ASSIGNMENT – What are the lines of the listing below, word for word, from the first down to the one that contains "(346, 429) = (398, 448): black"?

RECORDS FOR PROCESSING –

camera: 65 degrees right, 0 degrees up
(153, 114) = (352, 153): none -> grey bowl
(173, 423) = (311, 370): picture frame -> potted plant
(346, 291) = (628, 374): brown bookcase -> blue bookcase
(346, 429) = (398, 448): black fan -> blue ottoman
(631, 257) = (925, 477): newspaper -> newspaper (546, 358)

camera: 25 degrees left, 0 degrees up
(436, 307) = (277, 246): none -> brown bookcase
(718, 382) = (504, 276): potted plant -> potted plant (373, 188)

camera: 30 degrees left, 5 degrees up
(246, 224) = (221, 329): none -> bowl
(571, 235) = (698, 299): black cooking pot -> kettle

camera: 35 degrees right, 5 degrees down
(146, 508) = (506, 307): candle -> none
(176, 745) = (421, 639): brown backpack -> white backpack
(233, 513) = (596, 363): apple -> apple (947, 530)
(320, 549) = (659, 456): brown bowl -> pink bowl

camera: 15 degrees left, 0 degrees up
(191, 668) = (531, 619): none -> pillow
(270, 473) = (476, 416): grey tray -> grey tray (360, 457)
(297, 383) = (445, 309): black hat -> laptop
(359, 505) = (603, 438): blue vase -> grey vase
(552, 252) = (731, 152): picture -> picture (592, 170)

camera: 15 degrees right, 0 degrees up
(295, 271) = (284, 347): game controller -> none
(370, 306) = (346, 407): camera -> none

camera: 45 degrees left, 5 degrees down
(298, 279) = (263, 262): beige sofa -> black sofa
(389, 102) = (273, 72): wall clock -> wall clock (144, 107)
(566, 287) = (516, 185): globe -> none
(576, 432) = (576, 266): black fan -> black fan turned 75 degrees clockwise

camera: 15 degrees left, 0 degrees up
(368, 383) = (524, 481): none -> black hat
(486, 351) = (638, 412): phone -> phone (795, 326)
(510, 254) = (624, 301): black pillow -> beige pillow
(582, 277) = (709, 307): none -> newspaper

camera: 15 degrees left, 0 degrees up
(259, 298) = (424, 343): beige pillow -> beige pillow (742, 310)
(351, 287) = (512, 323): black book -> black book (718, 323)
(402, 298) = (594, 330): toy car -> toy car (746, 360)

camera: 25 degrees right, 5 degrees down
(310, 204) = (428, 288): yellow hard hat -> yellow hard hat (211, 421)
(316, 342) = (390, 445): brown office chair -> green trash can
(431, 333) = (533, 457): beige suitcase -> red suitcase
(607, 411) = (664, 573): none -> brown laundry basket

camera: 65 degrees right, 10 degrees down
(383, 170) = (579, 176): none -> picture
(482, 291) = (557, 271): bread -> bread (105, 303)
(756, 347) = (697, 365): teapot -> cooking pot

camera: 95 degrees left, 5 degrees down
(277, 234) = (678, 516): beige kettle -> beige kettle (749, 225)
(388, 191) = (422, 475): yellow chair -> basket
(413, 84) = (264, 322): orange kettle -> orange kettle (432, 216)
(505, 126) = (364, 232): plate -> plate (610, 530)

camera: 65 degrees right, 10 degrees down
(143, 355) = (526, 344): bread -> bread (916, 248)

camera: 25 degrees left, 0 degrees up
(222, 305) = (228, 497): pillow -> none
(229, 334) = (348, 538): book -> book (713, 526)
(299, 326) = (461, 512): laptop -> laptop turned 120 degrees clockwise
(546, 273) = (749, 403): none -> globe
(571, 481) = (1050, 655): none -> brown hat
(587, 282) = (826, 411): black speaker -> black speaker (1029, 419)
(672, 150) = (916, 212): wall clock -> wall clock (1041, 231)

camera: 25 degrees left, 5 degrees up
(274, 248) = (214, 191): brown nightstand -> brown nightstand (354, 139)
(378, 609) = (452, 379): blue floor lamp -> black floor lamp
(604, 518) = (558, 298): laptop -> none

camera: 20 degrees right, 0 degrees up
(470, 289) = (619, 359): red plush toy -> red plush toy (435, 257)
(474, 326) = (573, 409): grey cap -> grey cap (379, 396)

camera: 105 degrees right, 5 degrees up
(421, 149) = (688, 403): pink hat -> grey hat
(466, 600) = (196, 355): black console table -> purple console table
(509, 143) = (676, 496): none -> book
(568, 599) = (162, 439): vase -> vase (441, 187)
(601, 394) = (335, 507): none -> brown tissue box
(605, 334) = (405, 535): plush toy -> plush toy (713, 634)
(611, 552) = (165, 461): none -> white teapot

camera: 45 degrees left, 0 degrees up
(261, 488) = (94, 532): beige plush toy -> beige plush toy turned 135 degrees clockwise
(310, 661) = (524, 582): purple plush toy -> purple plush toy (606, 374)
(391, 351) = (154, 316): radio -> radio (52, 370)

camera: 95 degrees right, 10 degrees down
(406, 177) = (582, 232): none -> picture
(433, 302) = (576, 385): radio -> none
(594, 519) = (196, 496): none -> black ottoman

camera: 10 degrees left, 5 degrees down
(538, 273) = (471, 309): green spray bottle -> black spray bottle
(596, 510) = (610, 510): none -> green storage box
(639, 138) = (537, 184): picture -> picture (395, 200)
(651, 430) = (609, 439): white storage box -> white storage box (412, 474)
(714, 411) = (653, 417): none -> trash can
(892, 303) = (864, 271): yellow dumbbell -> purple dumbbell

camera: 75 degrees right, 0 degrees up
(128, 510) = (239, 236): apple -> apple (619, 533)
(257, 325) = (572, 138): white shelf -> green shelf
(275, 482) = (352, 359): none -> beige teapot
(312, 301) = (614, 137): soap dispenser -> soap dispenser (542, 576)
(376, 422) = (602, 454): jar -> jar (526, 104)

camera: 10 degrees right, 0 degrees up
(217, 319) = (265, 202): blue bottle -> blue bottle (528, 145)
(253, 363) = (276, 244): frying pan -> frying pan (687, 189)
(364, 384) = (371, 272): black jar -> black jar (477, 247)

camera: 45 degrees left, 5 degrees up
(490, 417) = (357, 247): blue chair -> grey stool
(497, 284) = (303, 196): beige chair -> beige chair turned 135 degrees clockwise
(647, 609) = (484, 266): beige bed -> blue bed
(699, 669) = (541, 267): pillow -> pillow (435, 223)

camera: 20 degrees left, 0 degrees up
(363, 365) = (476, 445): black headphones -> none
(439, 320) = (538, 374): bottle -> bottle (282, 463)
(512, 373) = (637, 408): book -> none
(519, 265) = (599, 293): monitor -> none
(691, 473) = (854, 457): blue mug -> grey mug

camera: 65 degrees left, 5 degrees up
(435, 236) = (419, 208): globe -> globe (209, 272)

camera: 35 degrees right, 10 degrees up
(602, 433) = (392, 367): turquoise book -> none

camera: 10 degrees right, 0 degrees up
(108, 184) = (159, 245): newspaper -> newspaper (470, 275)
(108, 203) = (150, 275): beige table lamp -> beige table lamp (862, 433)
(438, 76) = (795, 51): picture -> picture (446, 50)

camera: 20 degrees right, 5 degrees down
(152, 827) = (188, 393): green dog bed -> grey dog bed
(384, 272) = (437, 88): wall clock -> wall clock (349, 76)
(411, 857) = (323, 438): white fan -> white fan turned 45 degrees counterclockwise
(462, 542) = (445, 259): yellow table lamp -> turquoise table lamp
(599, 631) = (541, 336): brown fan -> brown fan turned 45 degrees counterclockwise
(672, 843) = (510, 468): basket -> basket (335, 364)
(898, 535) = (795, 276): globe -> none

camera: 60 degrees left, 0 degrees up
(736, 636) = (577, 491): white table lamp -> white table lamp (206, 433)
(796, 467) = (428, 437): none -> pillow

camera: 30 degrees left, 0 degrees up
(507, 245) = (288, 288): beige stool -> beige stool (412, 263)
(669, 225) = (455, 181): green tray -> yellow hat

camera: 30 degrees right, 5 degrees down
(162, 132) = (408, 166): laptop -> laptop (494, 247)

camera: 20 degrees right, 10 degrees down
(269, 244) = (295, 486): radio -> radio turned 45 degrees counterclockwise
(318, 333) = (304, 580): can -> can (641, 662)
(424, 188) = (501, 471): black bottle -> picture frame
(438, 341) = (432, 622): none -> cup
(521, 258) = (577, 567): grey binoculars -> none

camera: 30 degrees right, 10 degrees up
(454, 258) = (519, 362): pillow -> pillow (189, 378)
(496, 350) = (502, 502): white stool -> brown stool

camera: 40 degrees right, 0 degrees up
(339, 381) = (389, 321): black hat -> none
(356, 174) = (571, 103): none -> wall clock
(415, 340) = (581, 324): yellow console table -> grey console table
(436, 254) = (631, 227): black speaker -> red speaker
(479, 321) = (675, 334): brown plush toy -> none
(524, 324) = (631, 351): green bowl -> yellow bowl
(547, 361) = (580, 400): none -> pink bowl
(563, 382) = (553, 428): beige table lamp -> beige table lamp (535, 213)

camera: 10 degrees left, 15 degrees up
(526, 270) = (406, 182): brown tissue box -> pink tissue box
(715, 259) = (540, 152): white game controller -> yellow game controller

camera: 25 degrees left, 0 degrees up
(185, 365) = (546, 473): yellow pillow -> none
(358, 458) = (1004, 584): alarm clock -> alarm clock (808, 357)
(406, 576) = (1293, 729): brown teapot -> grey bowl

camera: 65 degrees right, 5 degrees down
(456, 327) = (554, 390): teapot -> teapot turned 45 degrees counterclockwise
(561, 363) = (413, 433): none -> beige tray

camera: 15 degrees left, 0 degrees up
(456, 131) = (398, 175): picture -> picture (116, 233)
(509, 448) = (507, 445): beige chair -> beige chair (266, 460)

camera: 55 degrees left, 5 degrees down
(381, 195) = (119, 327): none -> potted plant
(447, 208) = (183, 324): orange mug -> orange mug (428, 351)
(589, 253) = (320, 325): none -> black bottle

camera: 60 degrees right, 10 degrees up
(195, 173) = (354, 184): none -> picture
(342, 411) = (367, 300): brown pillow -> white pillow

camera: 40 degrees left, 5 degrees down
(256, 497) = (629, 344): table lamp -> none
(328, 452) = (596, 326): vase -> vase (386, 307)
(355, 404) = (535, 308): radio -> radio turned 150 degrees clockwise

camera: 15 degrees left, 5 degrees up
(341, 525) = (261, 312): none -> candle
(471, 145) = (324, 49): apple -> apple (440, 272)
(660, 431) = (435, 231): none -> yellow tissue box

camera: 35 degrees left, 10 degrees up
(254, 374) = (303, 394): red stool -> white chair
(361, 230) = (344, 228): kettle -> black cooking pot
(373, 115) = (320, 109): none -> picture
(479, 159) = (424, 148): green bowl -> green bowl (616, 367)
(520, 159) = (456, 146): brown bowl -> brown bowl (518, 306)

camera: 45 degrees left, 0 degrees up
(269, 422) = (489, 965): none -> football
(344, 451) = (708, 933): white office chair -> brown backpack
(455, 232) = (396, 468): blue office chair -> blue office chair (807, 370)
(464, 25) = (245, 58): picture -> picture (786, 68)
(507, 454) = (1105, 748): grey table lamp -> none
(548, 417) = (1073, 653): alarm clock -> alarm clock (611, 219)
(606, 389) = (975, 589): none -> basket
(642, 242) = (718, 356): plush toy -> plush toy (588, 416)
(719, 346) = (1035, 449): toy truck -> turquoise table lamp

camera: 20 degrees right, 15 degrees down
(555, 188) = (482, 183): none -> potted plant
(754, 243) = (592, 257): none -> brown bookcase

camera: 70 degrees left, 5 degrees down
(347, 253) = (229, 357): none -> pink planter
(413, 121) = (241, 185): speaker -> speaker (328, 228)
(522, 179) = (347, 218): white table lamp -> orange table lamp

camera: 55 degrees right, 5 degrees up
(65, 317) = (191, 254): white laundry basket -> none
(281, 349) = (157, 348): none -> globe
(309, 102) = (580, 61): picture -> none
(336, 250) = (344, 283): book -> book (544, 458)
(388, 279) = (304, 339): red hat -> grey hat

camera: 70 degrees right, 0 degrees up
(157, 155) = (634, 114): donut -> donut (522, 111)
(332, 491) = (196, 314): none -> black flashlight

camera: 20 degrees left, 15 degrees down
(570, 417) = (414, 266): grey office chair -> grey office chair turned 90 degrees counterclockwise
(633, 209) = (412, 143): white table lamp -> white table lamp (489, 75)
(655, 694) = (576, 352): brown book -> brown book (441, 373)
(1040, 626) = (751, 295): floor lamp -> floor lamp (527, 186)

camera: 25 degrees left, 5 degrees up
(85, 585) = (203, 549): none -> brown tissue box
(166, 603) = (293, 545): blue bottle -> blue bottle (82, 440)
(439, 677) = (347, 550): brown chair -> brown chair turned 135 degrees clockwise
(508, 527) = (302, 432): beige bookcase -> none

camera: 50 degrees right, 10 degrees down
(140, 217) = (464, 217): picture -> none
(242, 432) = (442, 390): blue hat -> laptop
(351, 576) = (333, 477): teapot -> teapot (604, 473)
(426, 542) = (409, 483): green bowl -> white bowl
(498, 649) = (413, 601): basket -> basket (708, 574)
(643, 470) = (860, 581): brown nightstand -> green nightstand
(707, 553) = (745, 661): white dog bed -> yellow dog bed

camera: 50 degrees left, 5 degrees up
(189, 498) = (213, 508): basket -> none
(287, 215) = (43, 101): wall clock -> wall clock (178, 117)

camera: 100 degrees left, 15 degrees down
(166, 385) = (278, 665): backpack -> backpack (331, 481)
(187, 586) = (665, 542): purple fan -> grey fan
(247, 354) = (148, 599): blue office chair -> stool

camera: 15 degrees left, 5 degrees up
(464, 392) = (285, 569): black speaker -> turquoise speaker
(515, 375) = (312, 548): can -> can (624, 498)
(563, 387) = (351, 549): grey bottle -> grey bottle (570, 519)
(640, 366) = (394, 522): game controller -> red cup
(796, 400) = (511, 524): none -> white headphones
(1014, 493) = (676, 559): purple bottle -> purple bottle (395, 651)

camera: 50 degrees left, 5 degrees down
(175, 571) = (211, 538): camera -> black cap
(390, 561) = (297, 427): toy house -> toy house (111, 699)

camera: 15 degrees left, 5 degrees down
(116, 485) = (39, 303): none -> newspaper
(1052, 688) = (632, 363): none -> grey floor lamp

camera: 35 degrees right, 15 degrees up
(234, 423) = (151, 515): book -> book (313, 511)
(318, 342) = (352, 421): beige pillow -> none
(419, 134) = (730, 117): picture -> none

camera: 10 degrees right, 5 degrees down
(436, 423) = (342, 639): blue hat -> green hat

WRITTEN REPLY –
camera: 65 degrees right, 0 degrees up
(153, 114) = (352, 153): none -> grey bowl
(173, 423) = (311, 370): picture frame -> potted plant
(346, 291) = (628, 374): brown bookcase -> blue bookcase
(346, 429) = (398, 448): black fan -> blue ottoman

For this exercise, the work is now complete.